Kaggleなどの数カ月レベルのコンペにおいても、AI活用をより上手にした人が上位に行けるという形で戦い方も変わってくるのではないか。
AI Agent LayerでのPlatform標準化競争
GPTsから始まって、MCP、Claude Skillなど、アプリケーション層でPluginする形でAI Agentの挙動をカスタマイズ(専門家)させていく技術の標準化競争が進んでいる。
この標準化競争を抑えられるかは、スマホで言うところのアプリに相当し、Google PlayやApple App Storeがスマホ領域の収益の入口を抑えたのと同じくらい重要になってくると思う。
別の味方としては、ソースコードPlatformのgithub、モデルやデータセットなどのPlatformとしてのhuggingfaceに続く次のplatformとしてAgent layerのapp platformが戦場になる。MCPに関しては存在するMCP serverをまとめたものとして、github MCP RegistryやCursor registry、MCP Marketなどなど多数存在してすでに密なフィールドになっていて、MastraはMCP registry registryを公開するほどになっている。。。
少しトピックを変えて、ChatGPT interfaceからの収益化は徐々に始まってくるのではないか?広告と絡んでくるような連携など。
業務特化ユースケースの学習/改善
Frontier Modelを使う際に、Datasetをたくさん作成してLLMのWeightを学習させていく形とは別の形で、過去(オフライン)や今取り組んでいるタスクの試行錯誤(オンライン)からナレッジなりルールなりを構築する形で”学習”をおこなって精度向上させていくのが2026年のひとつのトレンドになるのではないかと思う。
ALE-Agentで、オンラインナレッジを作りながら次の方策を考えていく例
https://sakanaai.github.io/fishylene-ahc058/
モデル開発
2025年はReasoning Modelに加えてAgentic Foundation Modelが流行った年であったと思う。特にweb searchのさせ方を学習レベルで学んでいくDeep Researchが面白かった。こういったトレンドが来ていることは2025年4月に少し触れていた。

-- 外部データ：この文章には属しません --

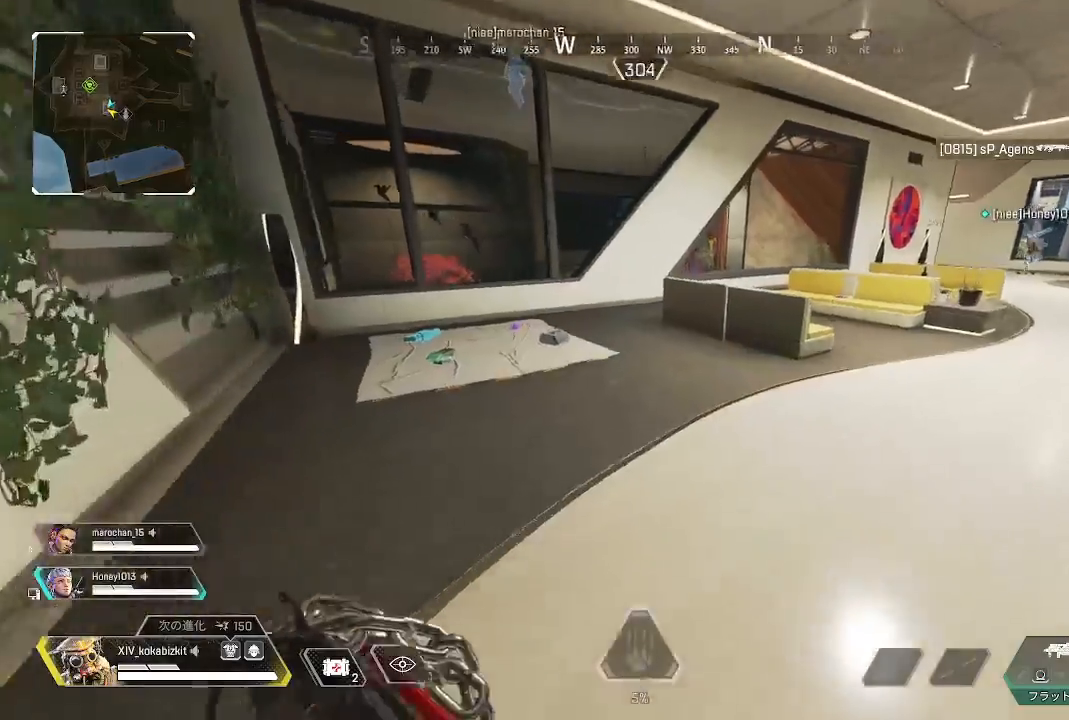
{"dt_ms": 500, "buttons": [], "left_stick": "up-left", "right_stick": "down-left", "events": [[117, "right_stick", "down-left"], [217, "left_stick", "up-left"], [317, "R2", "down"], [417, "R2", "up"]]}
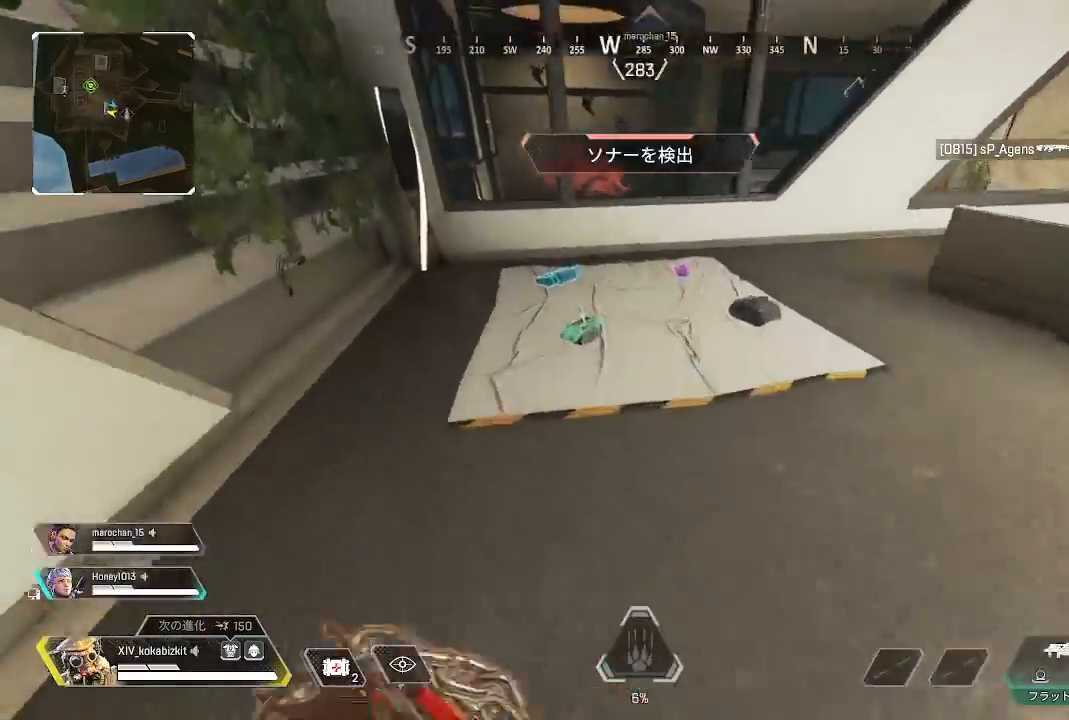
{"dt_ms": 500, "buttons": [], "left_stick": "up", "right_stick": "center", "events": [[17, "R2", "down"], [17, "right_stick", "center"], [117, "R2", "up"], [150, "left_stick", "up"], [150, "right_stick", "right"], [200, "R2", "down"], [267, "R2", "up"], [367, "R2", "down"], [433, "R2", "up"], [483, "right_stick", "center"]]}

こういった新しいことをするようなBreak throughが起こってくるのかはあんまり思いつかない。
今年の一つのトレンドとしてContext managementまでモデルの学習に組み込んでLong horizon task解かせる研究が進むのかなぁ?年末から一気に研究が出始めている様子。
- https://www.primeintellect.ai/blog/rlm
- https://huggingface.co/papers/2512.13564
- https://huggingface.co/papers/2512.12967
- https://huggingface.co/papers/2512.17220
- https://huggingface.co/papers/2512.23959
より長期なトレンド、大きな目標としてのAGIの実現のための研究として、Karpathy (岡野原さんのまとめ)やIlya (岡野原さんのまとめ)が語っていた内容として、次世代の研究トレンドとしてはSample efficientな学習・価値関数を自分自身で動的に変える学習といったものが挙げられていた。こういった第4次ブームの中で戦うのではなく更に次の第5, 6次ブームを起こすレベルのインパクトを狙う研究というのは2026のトレンドではなく、2-5年スパンの中長期的な研究として成果が出てくると個人的には予想。